Keeping it smart: Transparent and consistent

Going forward, we hope Uber extends its Movement tool to all the major markets it serves. It’s a great example of how “big data” can be made easily available for ordinary citizens, and its a terrific public service for Uber to share this. That said, we have a couple of pieces of advice for Uber.

First, in order to be useful, especially for time series analysis, it has to be consistent. For now, the data in Movement goes back to 2015, but not earlier.  Future data availability hinges in part on the company’s continued existence, but another risk is that methodology changes and “series breaks” may make it difficult to track change accurately over time. Much as we appreciate Uber’s civic mindedness in sharing this data, we’re also aware of how vulnerable this makes us. For several years, Inrix–another major provider of real time travel data,similarly derived from vehicle based GPS measurements–published monthly data on travel times in major US markets. But then abruptly in 2014, the company simply discontinued publication of its city-level data. Since then, the company has produced a series of reports decrying the congestion problem, but not presenting data that was consistent with its early methodologies, making it impossible to independently verify its claims. There’s little doubt that the performance data generated by Uber and other ride-hailing companies will be central to public policy debates about transportation and the impact of ride-hailing; we hope they’ll be willing to provide this data on an ongoing basis in an open format, using consistent methodologies.
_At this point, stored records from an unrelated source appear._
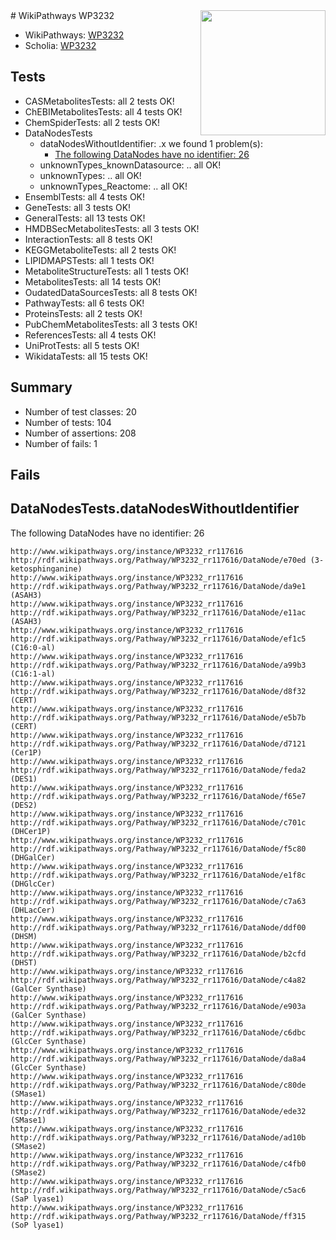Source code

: <img style="float: right; width: 200px" src="https://upload.wikimedia.org/wikipedia/commons/thumb/8/83/Wplogo_with_text_500.png/640px-Wplogo_with_text_500.png" />
# WikiPathways WP3232

* WikiPathways: [WP3232](https://wikipathways.org/pathways/WP3232)
* Scholia: [WP3232](https://scholia.toolforge.org/wikipathways/WP3232)
## Tests
* CASMetabolitesTests: all 2 tests OK!
* ChEBIMetabolitesTests: all 4 tests OK!
* ChemSpiderTests: all 2 tests OK!
* DataNodesTests
    * dataNodesWithoutIdentifier: .x we found 1 problem(s):
        * [The following DataNodes have no identifier: 26](#8792c4b5)
    * unknownTypes_knownDatasource: .. all OK!
    * unknownTypes: .. all OK!
    * unknownTypes_Reactome: .. all OK!
* EnsemblTests: all 4 tests OK!
* GeneTests: all 3 tests OK!
* GeneralTests: all 13 tests OK!
* HMDBSecMetabolitesTests: all 3 tests OK!
* InteractionTests: all 8 tests OK!
* KEGGMetaboliteTests: all 2 tests OK!
* LIPIDMAPSTests: all 1 tests OK!
* MetaboliteStructureTests: all 1 tests OK!
* MetabolitesTests: all 14 tests OK!
* OudatedDataSourcesTests: all 8 tests OK!
* PathwayTests: all 6 tests OK!
* ProteinsTests: all 2 tests OK!
* PubChemMetabolitesTests: all 3 tests OK!
* ReferencesTests: all 4 tests OK!
* UniProtTests: all 5 tests OK!
* WikidataTests: all 15 tests OK!


## Summary

* Number of test classes: 20
* Number of tests: 104
* Number of assertions: 208
* Number of fails: 1

## Fails

<a name="8792c4b5" />

## DataNodesTests.dataNodesWithoutIdentifier

The following DataNodes have no identifier: 26
```
http://www.wikipathways.org/instance/WP3232_rr117616 http://rdf.wikipathways.org/Pathway/WP3232_rr117616/DataNode/e70ed (3-ketosphinganine)
http://www.wikipathways.org/instance/WP3232_rr117616 http://rdf.wikipathways.org/Pathway/WP3232_rr117616/DataNode/da9e1 (ASAH3)
http://www.wikipathways.org/instance/WP3232_rr117616 http://rdf.wikipathways.org/Pathway/WP3232_rr117616/DataNode/e11ac (ASAH3)
http://www.wikipathways.org/instance/WP3232_rr117616 http://rdf.wikipathways.org/Pathway/WP3232_rr117616/DataNode/ef1c5 (C16:0-al)
http://www.wikipathways.org/instance/WP3232_rr117616 http://rdf.wikipathways.org/Pathway/WP3232_rr117616/DataNode/a99b3 (C16:1-al)
http://www.wikipathways.org/instance/WP3232_rr117616 http://rdf.wikipathways.org/Pathway/WP3232_rr117616/DataNode/d8f32 (CERT)
http://www.wikipathways.org/instance/WP3232_rr117616 http://rdf.wikipathways.org/Pathway/WP3232_rr117616/DataNode/e5b7b (CERT)
http://www.wikipathways.org/instance/WP3232_rr117616 http://rdf.wikipathways.org/Pathway/WP3232_rr117616/DataNode/d7121 (Cer1P)
http://www.wikipathways.org/instance/WP3232_rr117616 http://rdf.wikipathways.org/Pathway/WP3232_rr117616/DataNode/feda2 (DES1)
http://www.wikipathways.org/instance/WP3232_rr117616 http://rdf.wikipathways.org/Pathway/WP3232_rr117616/DataNode/f65e7 (DES2)
http://www.wikipathways.org/instance/WP3232_rr117616 http://rdf.wikipathways.org/Pathway/WP3232_rr117616/DataNode/c701c (DHCer1P)
http://www.wikipathways.org/instance/WP3232_rr117616 http://rdf.wikipathways.org/Pathway/WP3232_rr117616/DataNode/f5c80 (DHGalCer)
http://www.wikipathways.org/instance/WP3232_rr117616 http://rdf.wikipathways.org/Pathway/WP3232_rr117616/DataNode/e1f8c (DHGlcCer)
http://www.wikipathways.org/instance/WP3232_rr117616 http://rdf.wikipathways.org/Pathway/WP3232_rr117616/DataNode/c7a63 (DHLacCer)
http://www.wikipathways.org/instance/WP3232_rr117616 http://rdf.wikipathways.org/Pathway/WP3232_rr117616/DataNode/ddf00 (DHSM)
http://www.wikipathways.org/instance/WP3232_rr117616 http://rdf.wikipathways.org/Pathway/WP3232_rr117616/DataNode/b2cfd (DHST)
http://www.wikipathways.org/instance/WP3232_rr117616 http://rdf.wikipathways.org/Pathway/WP3232_rr117616/DataNode/c4a82 (GalCer Synthase)
http://www.wikipathways.org/instance/WP3232_rr117616 http://rdf.wikipathways.org/Pathway/WP3232_rr117616/DataNode/e903a (GalCer Synthase)
http://www.wikipathways.org/instance/WP3232_rr117616 http://rdf.wikipathways.org/Pathway/WP3232_rr117616/DataNode/c6dbc (GlcCer Synthase)
http://www.wikipathways.org/instance/WP3232_rr117616 http://rdf.wikipathways.org/Pathway/WP3232_rr117616/DataNode/da8a4 (GlcCer Synthase)
http://www.wikipathways.org/instance/WP3232_rr117616 http://rdf.wikipathways.org/Pathway/WP3232_rr117616/DataNode/c80de (SMase1)
http://www.wikipathways.org/instance/WP3232_rr117616 http://rdf.wikipathways.org/Pathway/WP3232_rr117616/DataNode/ede32 (SMase1)
http://www.wikipathways.org/instance/WP3232_rr117616 http://rdf.wikipathways.org/Pathway/WP3232_rr117616/DataNode/ad10b (SMase2)
http://www.wikipathways.org/instance/WP3232_rr117616 http://rdf.wikipathways.org/Pathway/WP3232_rr117616/DataNode/c4fb0 (SMase2)
http://www.wikipathways.org/instance/WP3232_rr117616 http://rdf.wikipathways.org/Pathway/WP3232_rr117616/DataNode/c5ac6 (SaP lyase1)
http://www.wikipathways.org/instance/WP3232_rr117616 http://rdf.wikipathways.org/Pathway/WP3232_rr117616/DataNode/ff315 (SoP lyase1)
```

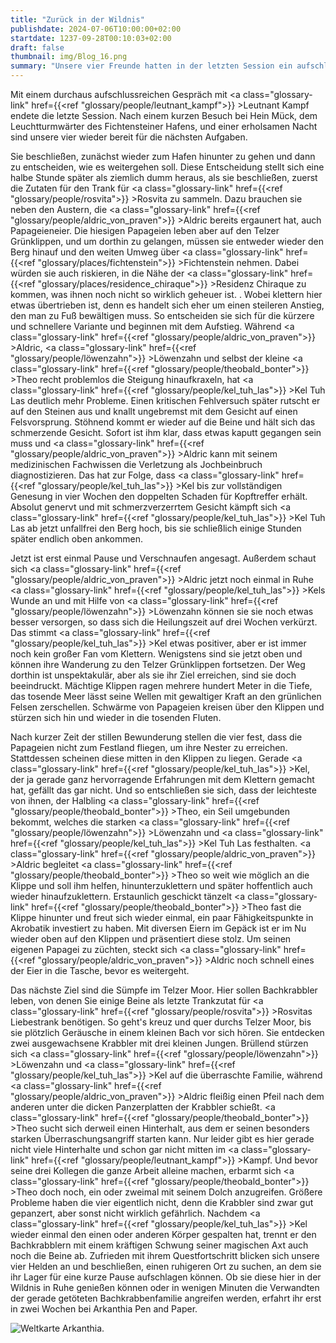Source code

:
 ```yaml
---
title: "Zurück in der Wildnis"
publishdate: 2024-07-06T10:00:00+02:00
startdate: 1237-09-28T00:10:03+02:00
draft: false
thumbnail: img/Blog_16.png
summary: "Unsere vier Freunde hatten in der letzten Session ein aufschlussreiches Gespräch mit Leutnant Kampf. Dieser hat ihnen auch direkt eine neue Quest gegeben. Mit dieser wollen sie sich aber lieber nicht beschäftigen, sondern gehen auf die Jagd nach Trankzutaten. Wie das geht, erfahrt ihr hier:"
---
```


Mit einem durchaus aufschlussreichen Gespräch mit <a class="glossary-link" href={{<ref "glossary/people/leutnant_kampf">}} >Leutnant Kampf</a> endete die letzte Session. Nach einem kurzen Besuch bei Hein Mück, dem Leuchtturmwärter des Fichtensteiner Hafens, und einer erholsamen Nacht sind unsere vier wieder bereit für die nächsten Aufgaben.

Sie beschließen, zunächst wieder zum Hafen hinunter zu gehen und dann zu entscheiden, wie es weitergehen soll. Diese Entscheidung stellt sich eine halbe Stunde später als ziemlich dumm heraus, als sie beschließen, zuerst die Zutaten für den Trank für <a class="glossary-link" href={{<ref "glossary/people/rosvita">}} >Rosvita</a> zu sammeln. Dazu brauchen sie neben den Austern, die <a class="glossary-link" href={{<ref "glossary/people/aldric_von_praven">}} >Aldric</a> bereits ergaunert hat, auch Papageieneier. Die hiesigen Papageien leben aber auf den Telzer Grünklippen, und um dorthin zu gelangen, müssen sie entweder wieder den Berg hinauf und den weiten Umweg über <a class="glossary-link" href={{<ref "glossary/places/fichtenstein">}} >Fichtenstein</a> nehmen. Dabei würden sie auch riskieren, in die Nähe der <a class="glossary-link" href={{<ref "glossary/places/residence_chiraque">}} >Residenz Chiraque</a> zu kommen, was ihnen noch nicht so wirklich geheuer ist. . Wobei klettern hier etwas übertrieben ist, denn es handelt sich eher um einen steileren Anstieg, den man zu Fuß bewältigen muss. So entscheiden sie sich für die kürzere und schnellere Variante und beginnen mit dem Aufstieg. Während <a class="glossary-link" href={{<ref "glossary/people/aldric_von_praven">}} >Aldric</a>, <a class="glossary-link" href={{<ref "glossary/people/löwenzahn">}} >Löwenzahn</a> und selbst der kleine <a class="glossary-link" href={{<ref "glossary/people/theobald_bonter">}} >Theo</a> recht problemlos die Steigung hinaufkraxeln, hat <a class="glossary-link" href={{<ref "glossary/people/kel_tuh_las">}} >Kel Tuh Las</a> deutlich mehr Probleme. Einen kritischen Fehlversuch später rutscht er auf den Steinen aus und knallt ungebremst mit dem Gesicht auf einen Felsvorsprung. Stöhnend kommt er wieder auf die Beine und hält sich das schmerzende Gesicht. Sofort ist ihm klar, dass etwas kaputt gegangen sein muss und <a class="glossary-link" href={{<ref "glossary/people/aldric_von_praven">}} >Aldric</a> kann mit seinem medizinischen Fachwissen die Verletzung als Jochbeinbruch diagnostizieren. Das hat zur Folge, dass <a class="glossary-link" href={{<ref "glossary/people/kel_tuh_las">}} >Kel</a> bis zur vollständigen Genesung in vier Wochen den doppelten Schaden für Kopftreffer erhält. Absolut genervt und mit schmerzverzerrtem Gesicht kämpft sich <a class="glossary-link" href={{<ref "glossary/people/kel_tuh_las">}} >Kel Tuh Las</a> ab jetzt unfallfrei den Berg hoch, bis sie schließlich einige Stunden später endlich oben ankommen.

Jetzt ist erst einmal Pause und Verschnaufen angesagt. Außerdem schaut sich <a class="glossary-link" href={{<ref "glossary/people/aldric_von_praven">}} >Aldric</a> jetzt noch einmal in Ruhe <a class="glossary-link" href={{<ref "glossary/people/kel_tuh_las">}} >Kels</a> Wunde an und mit Hilfe von <a class="glossary-link" href={{<ref "glossary/people/löwenzahn">}} >Löwenzahn</a> können sie sie noch etwas besser versorgen, so dass sich die Heilungszeit auf drei Wochen verkürzt. Das stimmt <a class="glossary-link" href={{<ref "glossary/people/kel_tuh_las">}} >Kel</a> etwas positiver, aber er ist immer noch kein großer Fan vom Klettern. Wenigstens sind sie jetzt oben und können ihre Wanderung zu den Telzer Grünklippen fortsetzen. Der Weg dorthin ist unspektakulär, aber als sie ihr Ziel erreichen, sind sie doch beeindruckt. Mächtige Klippen ragen mehrere hundert Meter in die Tiefe, das tosende Meer lässt seine Wellen mit gewaltiger Kraft an den grünlichen Felsen zerschellen. Schwärme von Papageien kreisen über den Klippen und stürzen sich hin und wieder in die tosenden Fluten.

Nach kurzer Zeit der stillen Bewunderung stellen die vier fest, dass die Papageien nicht zum Festland fliegen, um ihre Nester zu erreichen. Stattdessen scheinen diese mitten in den Klippen zu liegen. Gerade <a class="glossary-link" href={{<ref "glossary/people/kel_tuh_las">}} >Kel</a>, der ja gerade ganz hervorragende Erfahrungen mit dem Klettern gemacht hat, gefällt das gar nicht. Und so entschließen sie sich, dass der leichteste von ihnen, der Halbling <a class="glossary-link" href={{<ref "glossary/people/theobald_bonter">}} >Theo</a>, ein Seil umgebunden bekommt, welches die starken <a class="glossary-link" href={{<ref "glossary/people/löwenzahn">}} >Löwenzahn</a> und <a class="glossary-link" href={{<ref "glossary/people/kel_tuh_las">}} >Kel Tuh Las</a> festhalten.  <a class="glossary-link" href={{<ref "glossary/people/aldric_von_praven">}} >Aldric</a> begleitet <a class="glossary-link" href={{<ref "glossary/people/theobald_bonter">}} >Theo</a> so weit wie möglich an die Klippe und soll ihm helfen, hinunterzuklettern und später hoffentlich auch wieder hinaufzuklettern. Erstaunlich geschickt tänzelt <a class="glossary-link" href={{<ref "glossary/people/theobald_bonter">}} >Theo</a> fast die Klippe hinunter und freut sich wieder einmal, ein paar Fähigkeitspunkte in Akrobatik investiert zu haben. Mit diversen Eiern im Gepäck ist er im Nu wieder oben auf den Klippen und präsentiert diese stolz. Um seinen eigenen Papagei zu züchten, steckt sich <a class="glossary-link" href={{<ref "glossary/people/aldric_von_praven">}} >Aldric</a> noch schnell eines der Eier in die Tasche, bevor es weitergeht.

Das nächste Ziel sind die Sümpfe im Telzer Moor. Hier sollen Bachkrabbler leben, von denen Sie einige Beine als letzte Trankzutat für <a class="glossary-link" href={{<ref "glossary/people/rosvita">}} >Rosvitas</a> Liebestrank benötigen. So geht's kreuz und quer durchs Telzer Moor, bis sie plötzlich Geräusche in einem kleinen Bach vor sich hören. Sie entdecken zwei ausgewachsene Krabbler mit drei kleinen Jungen. Brüllend stürzen sich <a class="glossary-link" href={{<ref "glossary/people/löwenzahn">}} >Löwenzahn</a> und <a class="glossary-link" href={{<ref "glossary/people/kel_tuh_las">}} >Kel</a> auf die überraschte Familie, während <a class="glossary-link" href={{<ref "glossary/people/aldric_von_praven">}} >Aldric</a> fleißig einen Pfeil nach dem anderen unter die dicken Panzerplatten der Krabbler schießt. <a class="glossary-link" href={{<ref "glossary/people/theobald_bonter">}} >Theo</a> sucht sich derweil einen Hinterhalt, aus dem er seinen besonders starken Überraschungsangriff starten kann. Nur leider gibt es hier gerade nicht viele Hinterhalte und schon gar nicht mitten im <a class="glossary-link" href={{<ref "glossary/people/leutnant_kampf">}} >Kampf</a>. Und bevor seine drei Kollegen die ganze Arbeit alleine machen, erbarmt sich <a class="glossary-link" href={{<ref "glossary/people/theobald_bonter">}} >Theo</a> doch noch, ein oder zweimal mit seinem Dolch anzugreifen. Größere Probleme haben die vier eigentlich nicht, denn die Krabbler sind zwar gut gepanzert, aber sonst nicht wirklich gefährlich. Nachdem <a class="glossary-link" href={{<ref "glossary/people/kel_tuh_las">}} >Kel</a> wieder einmal den einen oder anderen Körper gespalten hat, trennt er den Bachkrabblern mit einem kräftigen Schwung seiner magischen Axt auch noch die Beine ab. Zufrieden mit ihrem Questfortschritt blicken sich unsere vier Helden an und beschließen, einen ruhigeren Ort zu suchen, an dem sie ihr Lager für eine kurze Pause aufschlagen können. Ob sie diese hier in der Wildnis in Ruhe genießen können oder in wenigen Minuten die Verwandten der gerade getöteten Bachkrabbenfamilie angreifen werden, erfahrt ihr erst in zwei Wochen bei Arkanthia Pen and Paper.

<div class="img-max center">
  <img class="img-fluid" title="Weltkarte Arkanthia" alt="Weltkarte Arkanthia." src="/img/Arkanthia_Full_Map_Fichtenstein_Hafen_to_Grünklippen.png" />
</div>


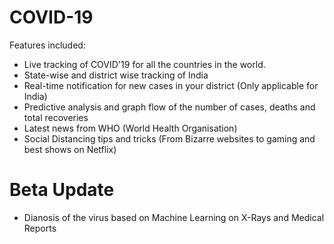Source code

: # COVID-19

Features included:
- Live tracking of COVID'19 for all the countries in the world.
- State-wise and district wise tracking of India 
- Real-time notification for new cases in your district (Only applicable for India)
- Predictive analysis and graph flow of the number of cases, deaths and total recoveries
- Latest news from WHO (World Health Organisation)
- Social Distancing tips and tricks (From Bizarre websites to gaming and best shows on Netflix)


# Beta Update
- Dianosis of the virus based on Machine Learning on X-Rays and Medical Reports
Second, and relatedly, the definitions and methodologies used to produce the data need to be as transparent as possible, allowing for appropriate concerns about customer privacy and the competitive value of this data. In our beta testing of Movement, Uber did a terrific job of answering our questions. You can download the data from their website for use in other programs, and as noted above, the site reports the range of observed travel times, as well as averages, so that users can get a sense of the variance in travel times as well. All these details make the data more useful for meaningful analysis.

How do I get access to the data?

Access to Uber’s momentum data is available to anyone with a free Uber account. If you already have an account, navigate to movement.uber.com.

Editors note: Uber provided City Observatory with the opportunity to be a beta tester of the Movement data and interface. City Observatory was not compensated for this testing.